In the present embodiment, the upper end of the overflow pipe 70 is
The height was set to be submerged when the liquid level rose due to the replenishment of the developing solution 18, but is not limited to this, and was set to a position slightly lower than the liquid level of the developer 18 during the circulation of the developer 18, During the circulation, the development residue may be discharged from the overflow pipe 70.

[Effects of the Invention] As described above, in the present invention, the discharging means which collects the developing residue in the developer collecting tank into the overflow tank and submerges the developing residue in the developing solution by replenishing the developing solution. , The developer residue can be removed from the developer, the clogging of the filter disposed in the middle of the circulation path can be reduced, and the dirt in the developer recovery tank can be reduced. An excellent effect that can be obtained is obtained.

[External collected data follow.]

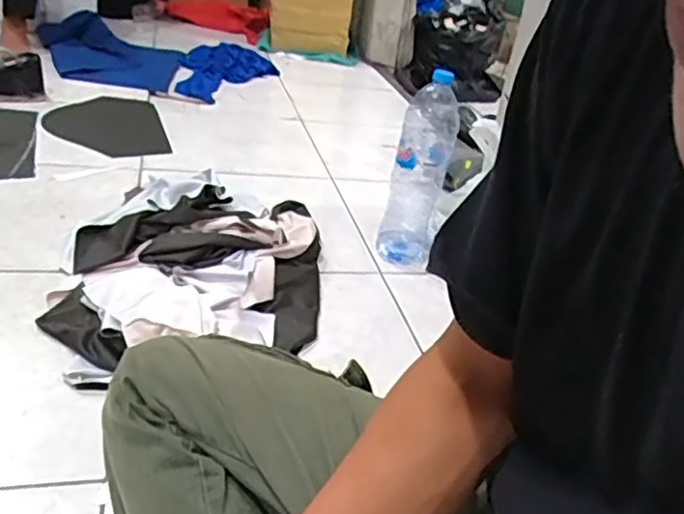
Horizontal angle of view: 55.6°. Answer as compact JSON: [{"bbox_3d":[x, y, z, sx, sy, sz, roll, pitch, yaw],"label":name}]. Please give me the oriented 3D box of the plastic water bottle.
[{"bbox_3d":[0.128,-0.141,1.077,0.093,0.308,0.095,13,30,9],"label":"plastic water bottle"}]

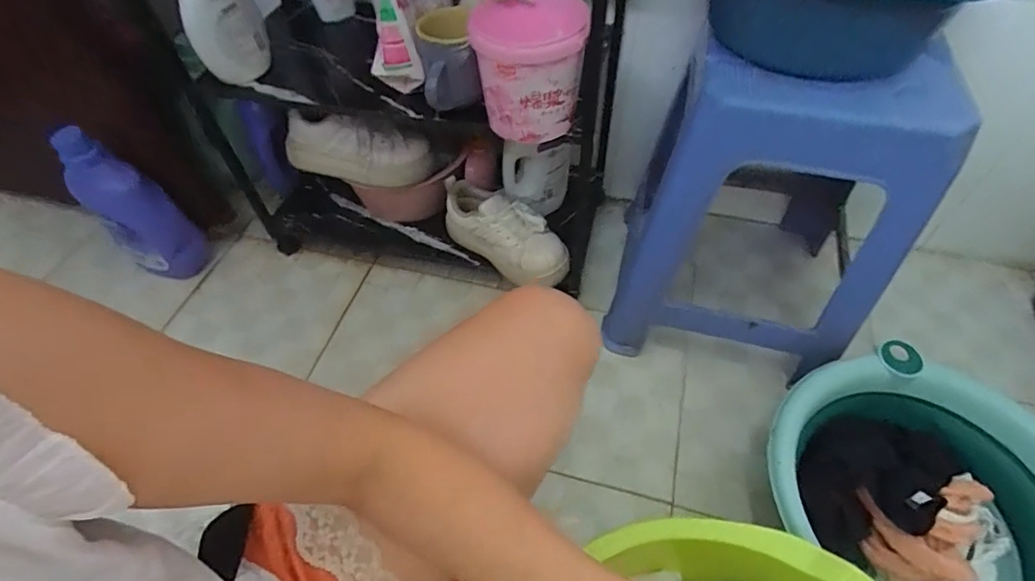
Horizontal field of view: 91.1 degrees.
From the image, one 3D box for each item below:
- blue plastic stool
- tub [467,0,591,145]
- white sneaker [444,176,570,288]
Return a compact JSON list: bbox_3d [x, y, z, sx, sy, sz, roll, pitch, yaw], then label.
[{"bbox_3d":[0.331,-0.100,0.706,0.325,0.423,0.276,13,54,11],"label":"blue plastic stool"},{"bbox_3d":[0.017,-0.266,0.615,0.128,0.127,0.122,-1,52,1],"label":"tub"},{"bbox_3d":[-0.024,-0.105,0.861,0.242,0.102,0.098,37,62,26],"label":"white sneaker"}]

[Brief description of the drawings]

FIG. 1 is a schematic configuration diagram showing an embodiment of a waterless lithographic printing plate developing apparatus according to the present invention. 10: Waterless lithographic printing plate developing device, 12: Waterless lithographic printing plate (PS plate), 14: Developing unit, 16: Dyeing unit, 18: Developing solution, 22: Developing solution recovery tank, 44 …… Circulation pump, 46 …… Filter, 58 …… Branch line, 62 …… Overflow tank, 70 …… Overflow pipe.

Claims (1)

(57) [Claims] 1. A waterless lithographic printing plate developing apparatus for developing a waterless lithographic printing plate while circulating a developing solution in a developing solution storage tank through a circulation pipe by a circulation pump to develop the developing residue. A waterless lithographic printing plate debris removing device for removing from a liquid, a collection tank partitioned by the developer storage tank and a lower partition wall, and a branch pipe connecting the circulation pipe and the collection tank. An upper partition wall disposed above the lower partition wall and defining a through hole through which the developer can flow into the collection tank between the lower partition wall; An overflow pipe protruding outside of the collecting tank and having an upper opening located above a lower end of the upper partition wall.